● **Excerpt to read**:
-.-.-
The last elections, Friedman asserts, show that Facebook and Twitter have “connected more people than they can manage and they’ve been naïve about how many bad guys were abusing their platforms.”
These companies’ lack of “morals” was expressed in the insufficient enthusiasm with which they accepted Warner’s absurd lie that $44,000 in “Russian” advertisements swung the 2016 US election, and their resistance to publishing a blacklist of accounts supposedly belonging to “Russian agents.”
Friedman smugly notes, “Last November, Facebook C.E.O. Mark Zuckerberg dismissed as ‘a pretty crazy idea’ evidence that people were using Facebook to generate fake news to tip the US election.” But after he got a personal visit by Warner, no doubt accompanied by threats, Zuckerberg admitted, “Calling that crazy was dismissive and I regret it.”
Friedman explains these supposed moral transgressions by stating that Internet companies wrongly believe their business is to facilitate communication, instead of blocking it.
“One reason Facebook was slow to respond is that its business model was to absorb all of the readers of the mainstream media newspapers and magazines and to absorb all their advertisers—but as few of their editors as possible.”
Friedman is, of course, referring to editors like those at the Times, one of whom, Bill Keller, infamously declared that the Freedom of the Press includes the “freedom not to publish.”
On the Internet, readers can choose between content “edited” by shills like Keller, and material published by Wikileaks and commented on by critical writers such as Seymour Hersh, Chris Hedges, and Robert Parry, not to mention the World Socialist Web Site, who denounce “editors” like Keller and the current, CIA-connected Times editorial page editor, James Bennet, as the enablers and accomplices of war crimes.
Friedman’s own admission that “alternative” news sources are absorbing “all of the readers of the mainstream media newspapers” makes clear which sources readers prefer.
At the Times newsroom and on TV talk shows, Friedman is regarded as a visionary, while online, where there is genuine freedom of the press, he is pilloried as a dunce and a criminal. Numerous articles, many of which have appeared on the World Socialist Web Site, have argued that if international law were interpreted as it was at the Nuremberg Trials, where pro-war propagandists were treated as equally culpable as the political leaders who launched criminal wars, Friedman would have to stand in the dock.
-.-.-
● **Record set**:

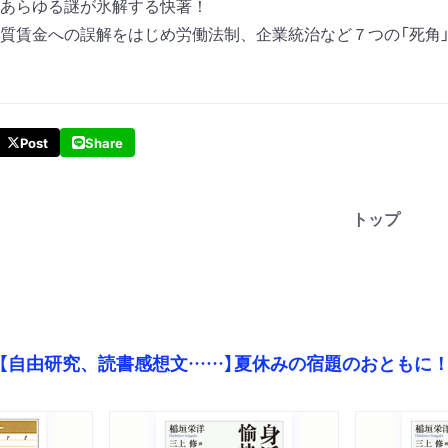
あらゆる謎が氷解する快著！
質賃金への誤解をはじめ労働法制、企業統治など７つの「死角」
Post
Share
トップ
【自由研究、読書感想文……】夏休みの宿題のおともに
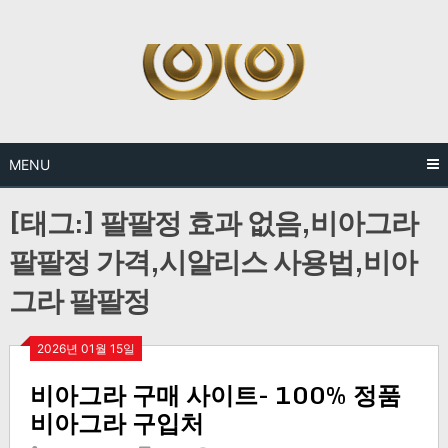
Skip
to
content
MENU
[태그:]
팔팔정 효과 없음,비아그라
팔팔정 가격,시알리스 사용법,비아
그라 팔팔정
2026년 01월 15일
비아그라 구매 사이트- 100% 정품
비아그라 구입처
-.-.-
● **Check your understanding**:
1. Reproduce the excerpt on Friedman and Internet companies between "Friedman is, of" and "of war crimes.", inclusive.
2. Proceed with the excerpt on Friedman and Internet companies, picking up after its final sentence.

● **Answers below**:
1.
Friedman is, of course, referring to editors like those at the Times, one of whom, Bill Keller, infamously declared that the Freedom of the Press includes the “freedom not to publish.”
On the Internet, readers can choose between content “edited” by shills like Keller, and material published by Wikileaks and commented on by critical writers such as Seymour Hersh, Chris Hedges, and Robert Parry, not to mention the World Socialist Web Site, who denounce “editors” like Keller and the current, CIA-connected Times editorial page editor, James Bennet, as the enablers and accomplices of war crimes.

2.
Friedman’s overriding aim is to prevent such criticism from finding an audience. His authoritarianism comes out most directly in the following passage: “America’s democracy is built on two principles: truth and trust,” he writes “We trust that our elections are fair and that enables our peaceful rotations of power.”
But reality is the exact opposite. Bernard Bailyn, in his masterful treatise The Ideological Origins of the American Revolution, made clear that American democracy was not founded on trust, but on profound distrust of all authority, with the corollary that those in power are assumed to be lying.
“A better world,” Bailyn wrote, “than any that had ever been known could be built where authority was distrusted and held in constant scrutiny… where the use of power over the lives of men was jealously guarded and severely restricted. It was only where there was this defiance, this refusal to truckle, this distrust of all authority, political or social, that institutions would express human aspirations, not crush them.”
The explosive growth of the Internet is driven by the same impulse. It allows people all over the world to access information critical of corrupt liars like Friedman, and provides the basis for discrediting them in the court of public opinion.
It is for this reason that Friedman supports the censorship of the internet.